> **YOUR ASSIGNMENT**
Find "Annotated regions visible" in the data, then restate the line it sits in and every later line word for word, ending with the last line.

------ DATA FOR THE TASK

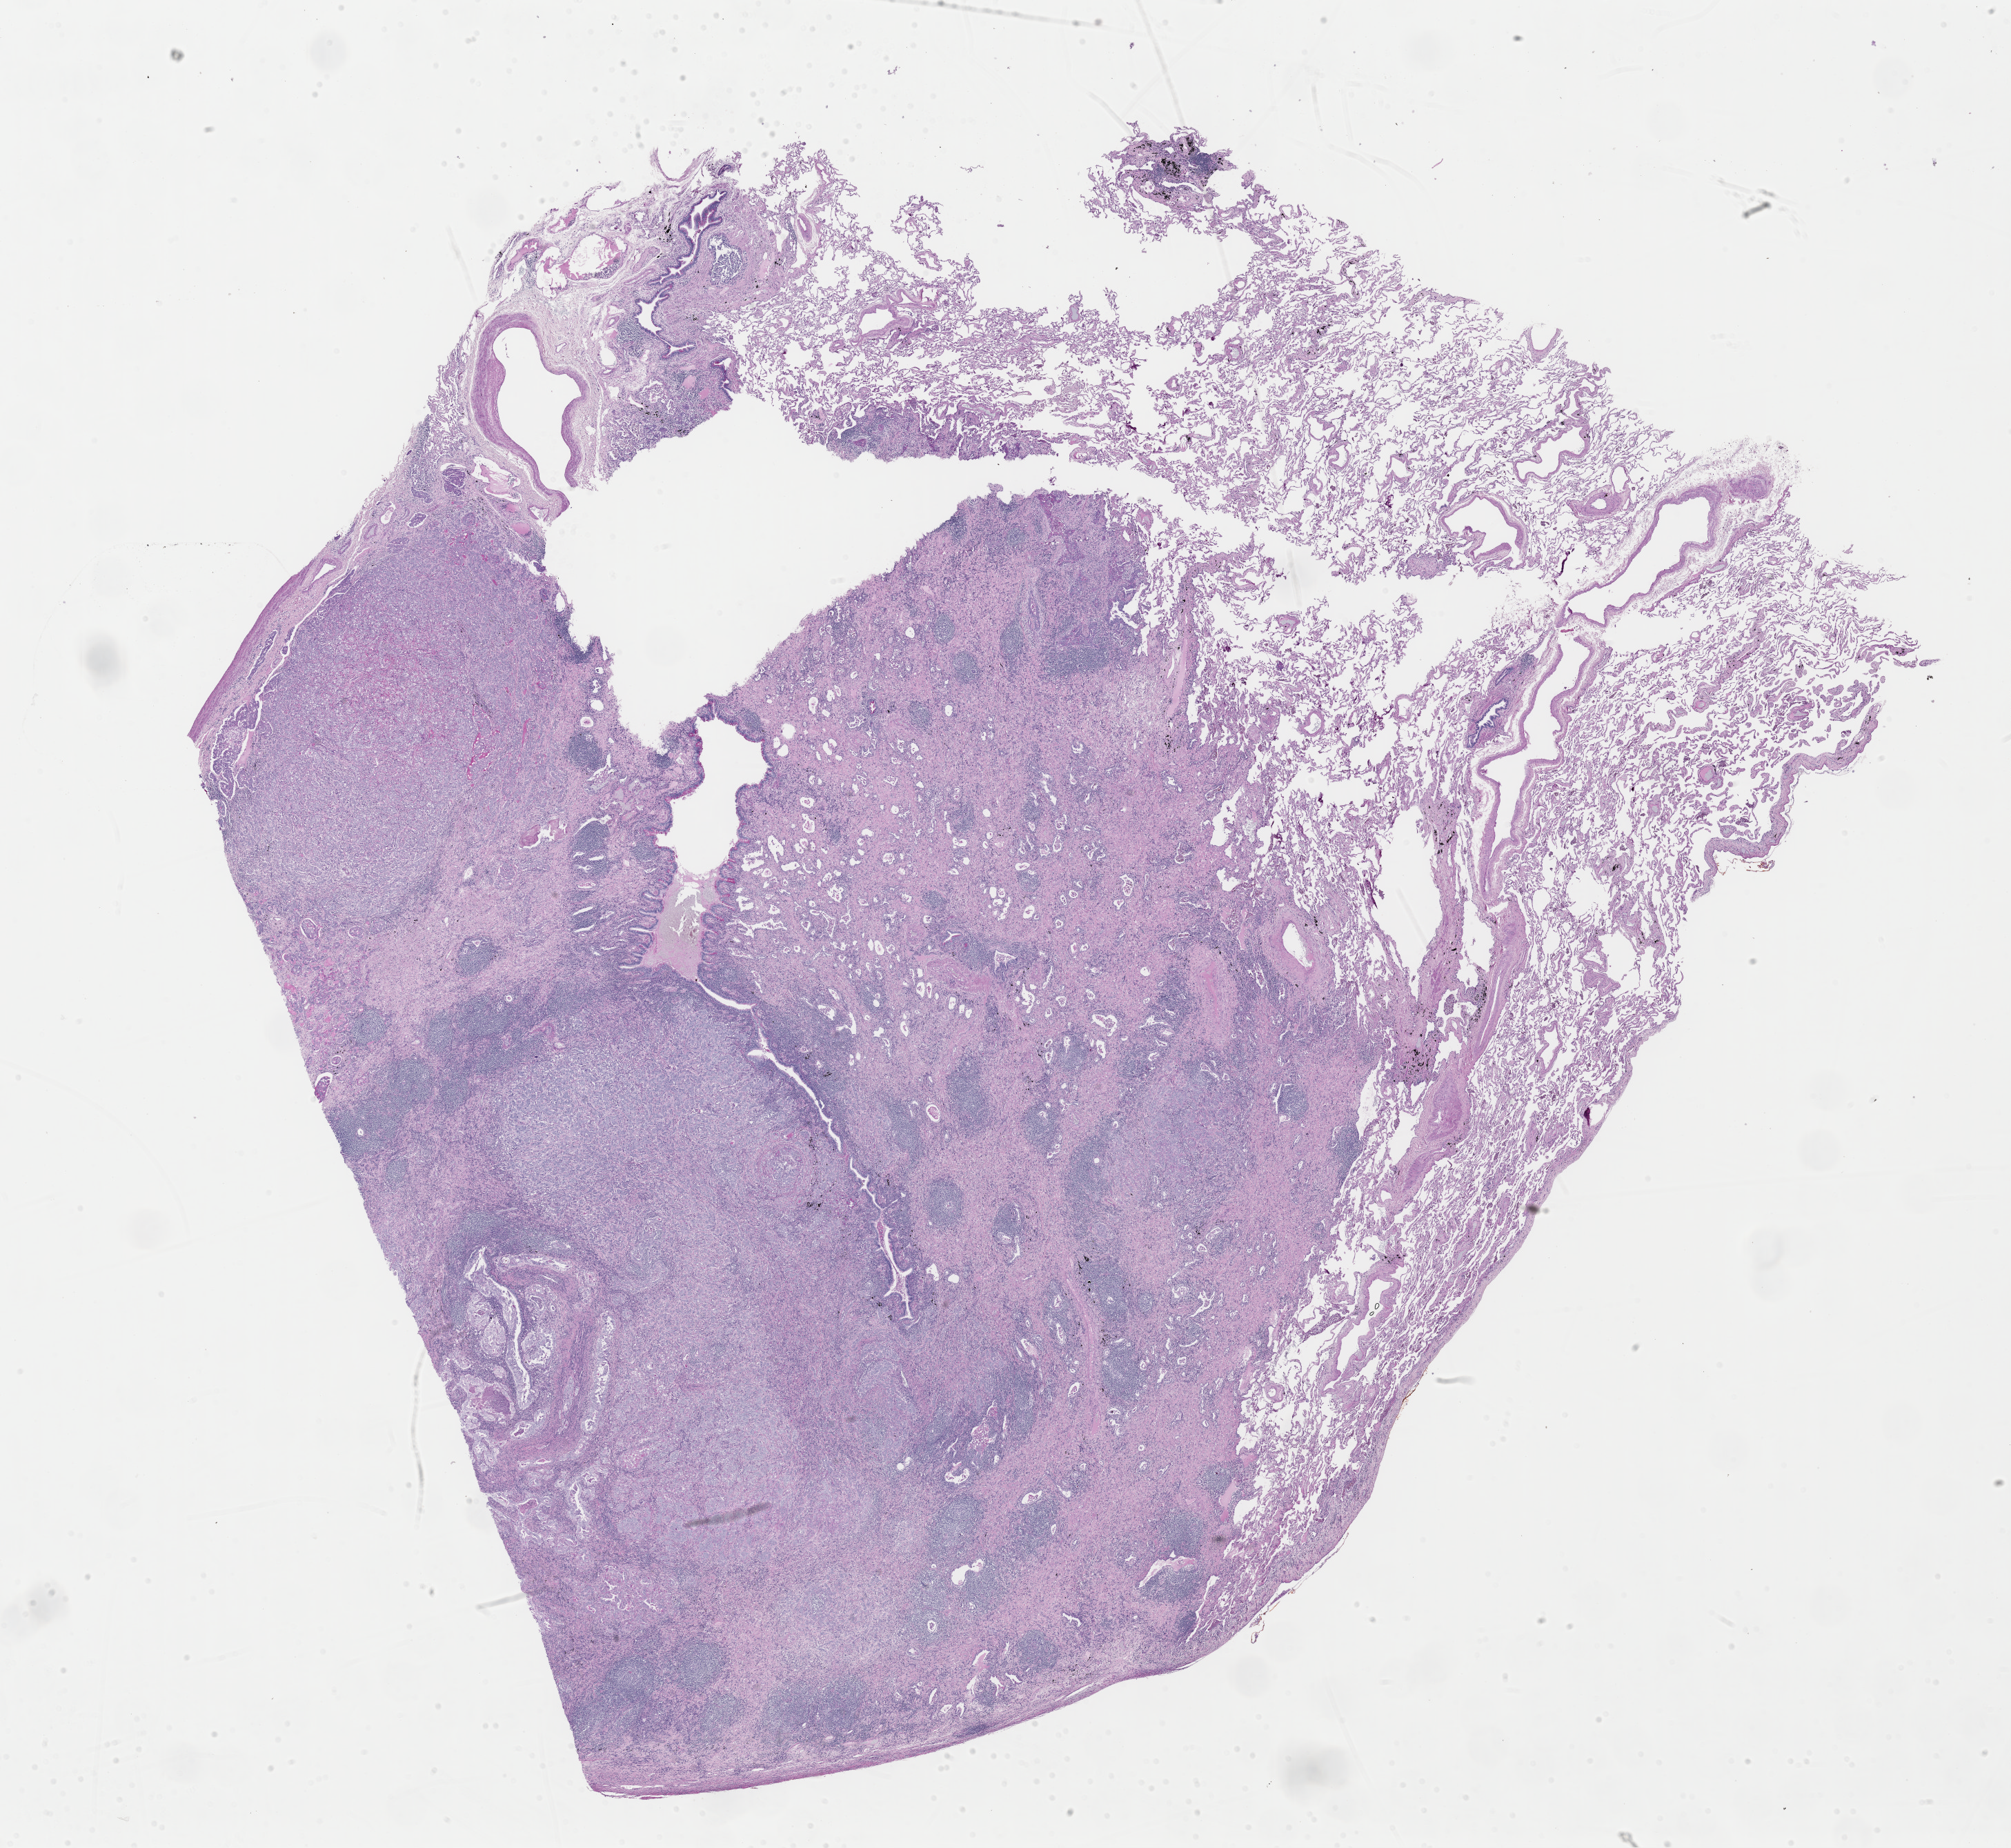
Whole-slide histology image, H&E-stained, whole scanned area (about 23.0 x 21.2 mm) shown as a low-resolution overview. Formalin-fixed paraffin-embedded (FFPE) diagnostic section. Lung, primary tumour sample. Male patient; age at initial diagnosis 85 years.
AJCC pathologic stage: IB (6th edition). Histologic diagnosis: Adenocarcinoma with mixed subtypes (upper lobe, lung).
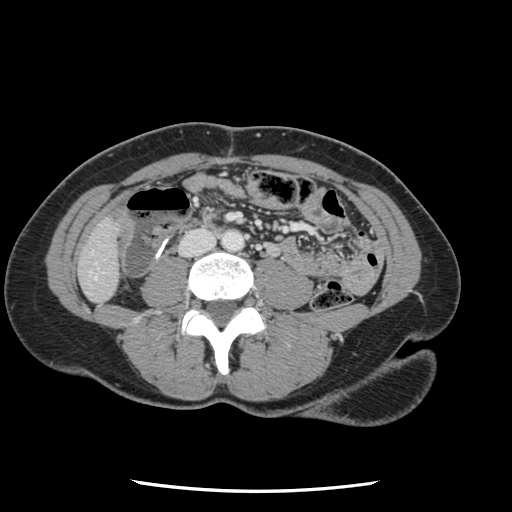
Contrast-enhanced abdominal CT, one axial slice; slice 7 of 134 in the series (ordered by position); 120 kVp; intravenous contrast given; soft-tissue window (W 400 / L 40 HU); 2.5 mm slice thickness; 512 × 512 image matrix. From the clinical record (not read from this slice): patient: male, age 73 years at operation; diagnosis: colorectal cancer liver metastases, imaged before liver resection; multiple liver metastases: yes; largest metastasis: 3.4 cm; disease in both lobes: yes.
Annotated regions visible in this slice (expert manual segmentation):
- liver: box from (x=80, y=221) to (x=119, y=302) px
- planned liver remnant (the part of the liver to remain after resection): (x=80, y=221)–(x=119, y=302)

------------

> **RESPONSE BOX**
Annotated regions visible in this slice (expert manual segmentation):
- liver: box from (x=80, y=221) to (x=119, y=302) px
- planned liver remnant (the part of the liver to remain after resection): (x=80, y=221)–(x=119, y=302)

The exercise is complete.